Many folks currently on the real estate scene have never seen interest rates higher than 8 percent. But, Ortega pointed out, in the early 1980s, interest rates were in double digits.

“In 1981, the U.S. was trapped in an inflation spiral. Paul Volkner, who was the chair of the Federal Reserve, boosted the Federal funds rate to 18 or 19 percent and that broke the inflation spiral,” Ortega explained.

“That made the bond market happy, we didn’t have to worry about inflation and erosion to our bond principal. Bond prices rallied from 1981 up until now,” Ortega said.

The executive sees the 10-year note as “a great barometer for a general sense of where mortgage rates might go.” The 10-year bond is now at 4.5 percent interest, Ortega said.

The executive said, “People are worried about mortgage money going back to 7 percent. But that’s not a disaster. Back in 1992 and 1993, 7 percent mortgage money was cheap. A 7 percent interest rate for a 30-year fixed mortgage is in the lower 20th percentile historically.”

Industry experts surveyed by Inman News have said that only if interest rates reach 8 percent will the market be affected.

“At 6 and 7 percent we still see upward movement or, at worst, sideways-moving price projections,” said Michael Sklarz, chief valuation officer for Fidelity National Financial. “But at 8 percent, some markets have prices falling.”
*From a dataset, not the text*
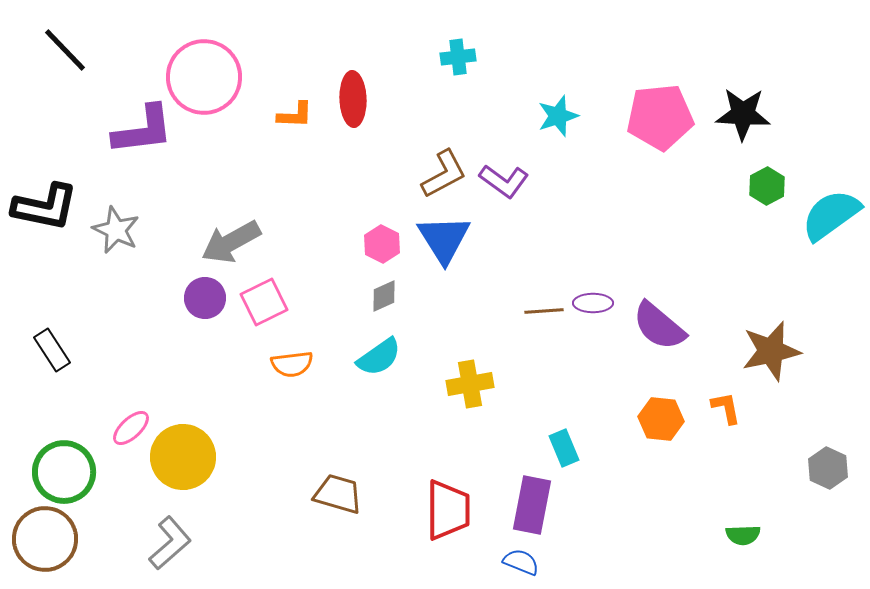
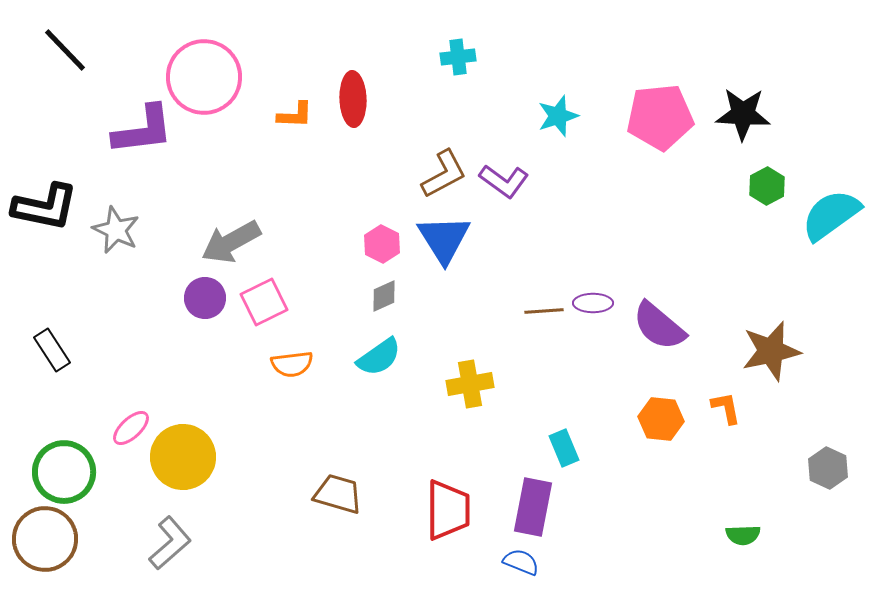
purple rectangle at (532, 505): moved 1 px right, 2 px down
As long as the Fed doesn’t continue to raise interest rates, Mitchell Grashin, a loan broker with Oakland, Calif.-based Holmgren Associates, is optimistic, he said.
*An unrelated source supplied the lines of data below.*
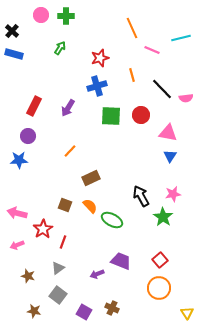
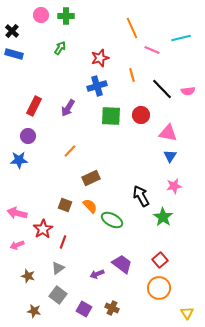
pink semicircle at (186, 98): moved 2 px right, 7 px up
pink star at (173, 194): moved 1 px right, 8 px up
purple trapezoid at (121, 261): moved 1 px right, 3 px down; rotated 15 degrees clockwise
purple square at (84, 312): moved 3 px up
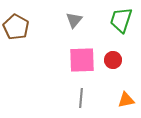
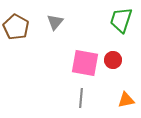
gray triangle: moved 19 px left, 2 px down
pink square: moved 3 px right, 3 px down; rotated 12 degrees clockwise
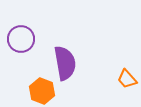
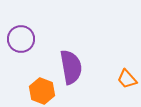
purple semicircle: moved 6 px right, 4 px down
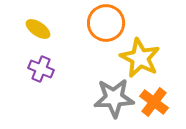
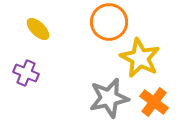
orange circle: moved 3 px right, 1 px up
yellow ellipse: rotated 10 degrees clockwise
purple cross: moved 15 px left, 4 px down
gray star: moved 5 px left; rotated 9 degrees counterclockwise
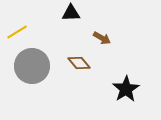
“They really need to slow down those raises,” Grashin said. “This is the last hurrah for Greenspan. They are going to let him go out on his terms with his raises and the new guy next year will do a little diminishing of those raises and maybe flatten them out.”

Grashin was referring to the fact that Greenspan is retiring, with his successor Ben Bernanke slated to take the reins in 2006. Greenspan’s final Fed meeting is on Jan. 31.

A number of economists believe that the Fed’s interest hikes are coming to an end, with one final quarter-point increase expected at the Jan. 31 meeting. Even those who expect Greenspan’s successor Bernanke to do some rate raising don’t foresee the federal funds rate going above 5 percent.

“Most banks are expecting the Fed to slow down their raises next year,” Grashin said. “They released the minutes of their September meeting and they were talking about ‘maybe we’re going overboard with these raises. Maybe next year we’ll slow it down a bit.’ This is why rates have stayed low.”